Definition with open intervals
If the intervals of A are defined as open, (as indicated above in Endpoints) a left endpoint of an open complete interval of A is the right endpoint of infinitely many closed intervals. None of these intervals can be intervals of A, but at least one of them can be an interval of B. The only one of these intervals that can be an interval of B is the single point degenerate closed interval that is that endpoint. Similarly, every right endpoint of an open interval of A is the left endpoint of infinitely many closed intervals, and the only interval of these that can be an interval of B is the single point degenerate closed interval that is that endpoint. (Footnote: One can also reach the same conclusion by the following: If the intervals of A are defined as open, then by the definition of an open interval, the left irrational endpoint of a complete interval of A cannot be in A, and hence must be an irrational degenerate single point of the set B, and it follows that that point must also be the right endpoint of an open complete interval of A. In this case, we have a set A of open non-degenerate intervals, and a set B of closed degenerate intervals. )

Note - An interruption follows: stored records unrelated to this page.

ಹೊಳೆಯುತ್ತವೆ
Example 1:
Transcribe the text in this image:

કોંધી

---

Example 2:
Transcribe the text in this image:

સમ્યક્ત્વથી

Definition with closed intervals
Following the same analysis, if the intervals of A are defined as closed, (as indicated above in Endpoints) then every left endpoint of a closed interval of A is the right endpoint of infinitely many open intervals. But no such point can be a right endpoint of any open interval of B, since there can be no open intervals in B. The same applies to right endpoints of closed intervals of A. (Footnote: It is worth noting that some people get confused between this case and the case of sets whose points are all degenerate intervals, which is the case for the set Q of all rationals and the set I of all irrationals. That is a completely different case; while every rational is the left endpoint of a closed interval of Q, and hence it is the right endpoint of infinitely many open intervals, there are no intervals of I that can be any such interval, since all intervals of I are closed. The same applies for a rational being the right endpoint of a closed interval of Q, and the argument also applies for any irrational in I.)
At this point we recall that we did the above analysis under the assumption that we could ignore the contradiction that the endpoints of the intervals of A are defined as being rational, while the definition also results in the conclusion that endpoints of any complete interval of A cannot be rational.

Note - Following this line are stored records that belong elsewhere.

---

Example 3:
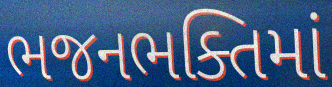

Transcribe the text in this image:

ભજનભક્તિમાં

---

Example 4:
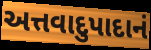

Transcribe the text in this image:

અત્તવાદુપાદાનં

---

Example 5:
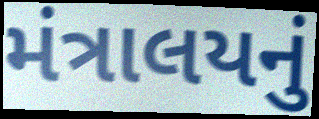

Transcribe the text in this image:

મંત્રાલયનું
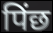
पिंछ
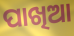
ପାଖିଆ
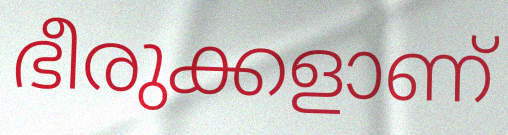
ഭീരുക്കളാണ്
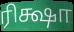
ரிக்ஷா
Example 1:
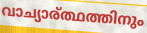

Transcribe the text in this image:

വാച്യാര്ത്ഥത്തിനും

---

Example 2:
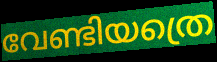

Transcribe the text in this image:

വേണ്ടിയത്രെ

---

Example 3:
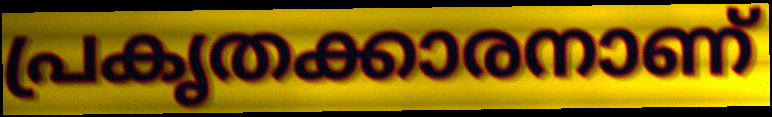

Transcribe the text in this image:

This is a contradiction that demonstrates that there can be no set A that satisfies the above definition of a set A, regardless of whether the definition is in terms of open or closed intervals. Furthermore, it cannot be an ‘empty set’, (Footnote: For more on the ‘empty set’, see the page: The ‘Empty Set’.) since the interval for the first n in the enumeration is in the set, and the other intervals are defined as being added to that set, and points are never removed.
It is easy to see that by adding to the definition some finite upper limit on the value of n, we can have a definition that defines a perfectly well-defined set. So it is clear that the cause of the contradiction lies with the failure to define what happens with limitlessly many n, as for the definition on the page Lebesgue measure. I explain in Understanding Limits and Infinity how the inclusion of limits in the definitions of the set A, either with open intervals or closed intervals, gives logically coherent definitions without any resultant contradictions.
The Origins of Transfinite Numbers shows how misunderstandings regarding the unions or intersections involving infinitely many sets originated and later became ingrained into mathematics.